═══ Given entries ═══
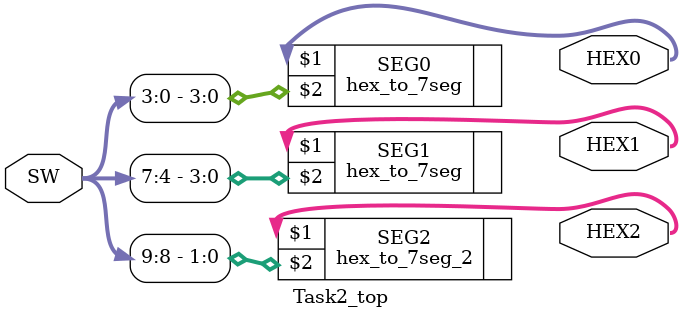
<source format=v>
module Task2_top (SW, HEX0, HEX1, HEX2);

    input  [9:0] SW;        
    output [6:0] HEX0;   
	 output [6:0] HEX1; 
	 output [6:0] HEX2; 
	 
    hex_to_7seg   SEG0 (HEX0, SW[3:0]);
	 hex_to_7seg   SEG1 (HEX1, SW[7:4]);
	 hex_to_7seg_2 SEG2 (HEX2, SW[9:8]);

endmodule

</source>
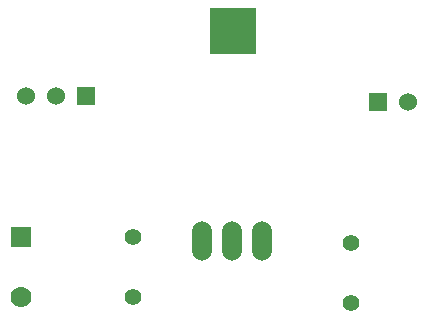
<source format=gts>
%FSLAX34Y34*%
G04 Gerber Fmt 3.4, Leading zero omitted, Abs format*
G04 (created by PCBNEW (2014-02-26 BZR 4721)-product) date Monday, 26 January 2015 19:07:00*
%MOIN*%
G01*
G70*
G90*
G04 APERTURE LIST*
%ADD10C,0.005906*%
%ADD11C,0.055000*%
%ADD12R,0.060000X0.060000*%
%ADD13C,0.060000*%
%ADD14O,0.066000X0.132000*%
%ADD15R,0.070000X0.070000*%
%ADD16C,0.070000*%
%ADD17R,0.157480X0.157480*%
G04 APERTURE END LIST*
G54D10*
G54D11*
X68503Y-48606D03*
X68503Y-50606D03*
X75787Y-48803D03*
X75787Y-50803D03*
G54D12*
X76665Y-44094D03*
G54D13*
X77665Y-44094D03*
G54D14*
X70792Y-48729D03*
X71792Y-48729D03*
X72792Y-48729D03*
G54D15*
X64763Y-48606D03*
G54D16*
X64763Y-50606D03*
G54D12*
X66944Y-43897D03*
G54D13*
X65944Y-43897D03*
X64944Y-43897D03*
G54D17*
X71850Y-41732D03*
M02*

</source>
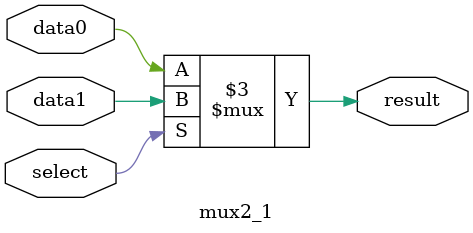
<source format=sv>
module mux2_1 (input logic data0,
					  input logic data1,
					  input logic select,
					  output logic result);

  always_comb begin
    if (select)
      result = data1;
    else
      result = data0;
  end

endmodule
</source>
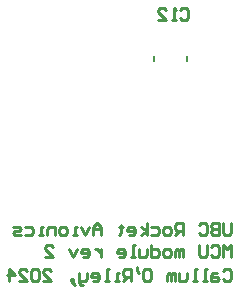
<source format=gbo>
G04*
G04 #@! TF.GenerationSoftware,Altium Limited,Altium Designer,23.2.1 (34)*
G04*
G04 Layer_Color=32896*
%FSLAX25Y25*%
%MOIN*%
G70*
G04*
G04 #@! TF.SameCoordinates,B2F2E879-4ADF-417A-83DA-379EB80E5566*
G04*
G04*
G04 #@! TF.FilePolarity,Positive*
G04*
G01*
G75*
%ADD11C,0.00787*%
%ADD17C,0.01000*%
D11*
X150730Y79217D02*
Y80783D01*
X161770Y79217D02*
Y80783D01*
D17*
X176500Y25145D02*
Y21813D01*
X175833Y21146D01*
X174501D01*
X173834Y21813D01*
Y25145D01*
X172501D02*
Y21146D01*
X170502D01*
X169835Y21813D01*
Y22479D01*
X170502Y23146D01*
X172501D01*
X170502D01*
X169835Y23812D01*
Y24478D01*
X170502Y25145D01*
X172501D01*
X165837Y24478D02*
X166503Y25145D01*
X167836D01*
X168503Y24478D01*
Y21813D01*
X167836Y21146D01*
X166503D01*
X165837Y21813D01*
X160505Y21146D02*
Y25145D01*
X158506D01*
X157839Y24478D01*
Y23146D01*
X158506Y22479D01*
X160505D01*
X159172D02*
X157839Y21146D01*
X155840D02*
X154507D01*
X153841Y21813D01*
Y23146D01*
X154507Y23812D01*
X155840D01*
X156506Y23146D01*
Y21813D01*
X155840Y21146D01*
X149842Y23812D02*
X151841D01*
X152508Y23146D01*
Y21813D01*
X151841Y21146D01*
X149842D01*
X148509D02*
Y25145D01*
Y22479D02*
X146510Y23812D01*
X148509Y22479D02*
X146510Y21146D01*
X142511D02*
X143844D01*
X144510Y21813D01*
Y23146D01*
X143844Y23812D01*
X142511D01*
X141844Y23146D01*
Y22479D01*
X144510D01*
X139845Y24478D02*
Y23812D01*
X140512D01*
X139179D01*
X139845D01*
Y21813D01*
X139179Y21146D01*
X133181D02*
Y23812D01*
X131848Y25145D01*
X130515Y23812D01*
Y21146D01*
Y23146D01*
X133181D01*
X129182Y23812D02*
X127849Y21146D01*
X126516Y23812D01*
X125183Y21146D02*
X123850D01*
X124517D01*
Y23812D01*
X125183D01*
X121185Y21146D02*
X119852D01*
X119185Y21813D01*
Y23146D01*
X119852Y23812D01*
X121185D01*
X121851Y23146D01*
Y21813D01*
X121185Y21146D01*
X117852D02*
Y23812D01*
X115853D01*
X115186Y23146D01*
Y21146D01*
X113854D02*
X112521D01*
X113187D01*
Y23812D01*
X113854D01*
X107855D02*
X109855D01*
X110521Y23146D01*
Y21813D01*
X109855Y21146D01*
X107855D01*
X106523D02*
X104523D01*
X103857Y21813D01*
X104523Y22479D01*
X105856D01*
X106523Y23146D01*
X105856Y23812D01*
X103857D01*
X176500Y13948D02*
Y17946D01*
X175167Y16614D01*
X173834Y17946D01*
Y13948D01*
X169835Y17280D02*
X170502Y17946D01*
X171835D01*
X172501Y17280D01*
Y14614D01*
X171835Y13948D01*
X170502D01*
X169835Y14614D01*
X168503Y17946D02*
Y14614D01*
X167836Y13948D01*
X166503D01*
X165837Y14614D01*
Y17946D01*
X160505Y13948D02*
Y16614D01*
X159839D01*
X159172Y15947D01*
Y13948D01*
Y15947D01*
X158506Y16614D01*
X157839Y15947D01*
Y13948D01*
X155840D02*
X154507D01*
X153841Y14614D01*
Y15947D01*
X154507Y16614D01*
X155840D01*
X156506Y15947D01*
Y14614D01*
X155840Y13948D01*
X149842Y17946D02*
Y13948D01*
X151841D01*
X152508Y14614D01*
Y15947D01*
X151841Y16614D01*
X149842D01*
X148509D02*
Y14614D01*
X147843Y13948D01*
X145843D01*
Y16614D01*
X144510Y13948D02*
X143177D01*
X143844D01*
Y17946D01*
X144510D01*
X139179Y13948D02*
X140512D01*
X141178Y14614D01*
Y15947D01*
X140512Y16614D01*
X139179D01*
X138512Y15947D01*
Y15281D01*
X141178D01*
X133181Y16614D02*
Y13948D01*
Y15281D01*
X132514Y15947D01*
X131848Y16614D01*
X131181D01*
X127183Y13948D02*
X128516D01*
X129182Y14614D01*
Y15947D01*
X128516Y16614D01*
X127183D01*
X126516Y15947D01*
Y15281D01*
X129182D01*
X125183Y16614D02*
X123850Y13948D01*
X122517Y16614D01*
X114520Y13948D02*
X117186D01*
X114520Y16614D01*
Y17280D01*
X115186Y17946D01*
X116519D01*
X117186Y17280D01*
X173834Y9415D02*
X174501Y10082D01*
X175833D01*
X176500Y9415D01*
Y6749D01*
X175833Y6083D01*
X174501D01*
X173834Y6749D01*
X171835Y8749D02*
X170502D01*
X169835Y8082D01*
Y6083D01*
X171835D01*
X172501Y6749D01*
X171835Y7416D01*
X169835D01*
X168503Y6083D02*
X167170D01*
X167836D01*
Y10082D01*
X168503D01*
X165170Y6083D02*
X163837D01*
X164504D01*
Y10082D01*
X165170D01*
X161838Y8749D02*
Y6749D01*
X161172Y6083D01*
X159172D01*
Y8749D01*
X157839Y6083D02*
Y8749D01*
X157173D01*
X156506Y8082D01*
Y6083D01*
Y8082D01*
X155840Y8749D01*
X155174Y8082D01*
Y6083D01*
X147843Y10082D02*
X149176D01*
X149842Y9415D01*
Y6749D01*
X149176Y6083D01*
X147843D01*
X147176Y6749D01*
Y9415D01*
X147843Y10082D01*
X145177Y10748D02*
Y9415D01*
X145843Y8749D01*
X143177Y6083D02*
Y10082D01*
X141178D01*
X140512Y9415D01*
Y8082D01*
X141178Y7416D01*
X143177D01*
X141844D02*
X140512Y6083D01*
X139179D02*
X137846D01*
X138512D01*
Y8749D01*
X139179D01*
X135846Y6083D02*
X134514D01*
X135180D01*
Y10082D01*
X135846D01*
X130515Y6083D02*
X131848D01*
X132514Y6749D01*
Y8082D01*
X131848Y8749D01*
X130515D01*
X129848Y8082D01*
Y7416D01*
X132514D01*
X128516Y8749D02*
Y6749D01*
X127849Y6083D01*
X125850D01*
Y5416D01*
X126516Y4750D01*
X127183D01*
X125850Y6083D02*
Y8749D01*
X123850Y5416D02*
X123184Y6083D01*
Y6749D01*
X123850D01*
Y6083D01*
X123184D01*
X123850Y5416D01*
X124517Y4750D01*
X113854Y6083D02*
X116519D01*
X113854Y8749D01*
Y9415D01*
X114520Y10082D01*
X115853D01*
X116519Y9415D01*
X112521D02*
X111854Y10082D01*
X110521D01*
X109855Y9415D01*
Y6749D01*
X110521Y6083D01*
X111854D01*
X112521Y6749D01*
Y9415D01*
X105856Y6083D02*
X108522D01*
X105856Y8749D01*
Y9415D01*
X106523Y10082D01*
X107855D01*
X108522Y9415D01*
X102524Y6083D02*
Y10082D01*
X104523Y8082D01*
X101857D01*
X159434Y96132D02*
X160101Y96799D01*
X161433D01*
X162100Y96132D01*
Y93466D01*
X161433Y92800D01*
X160101D01*
X159434Y93466D01*
X158101Y92800D02*
X156768D01*
X157435D01*
Y96799D01*
X158101Y96132D01*
X152103Y92800D02*
X154769D01*
X152103Y95466D01*
Y96132D01*
X152770Y96799D01*
X154103D01*
X154769Y96132D01*
M02*

</source>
═══
> To-do item
Work out how many lines above contain "output"; write only the number.

> Solution
4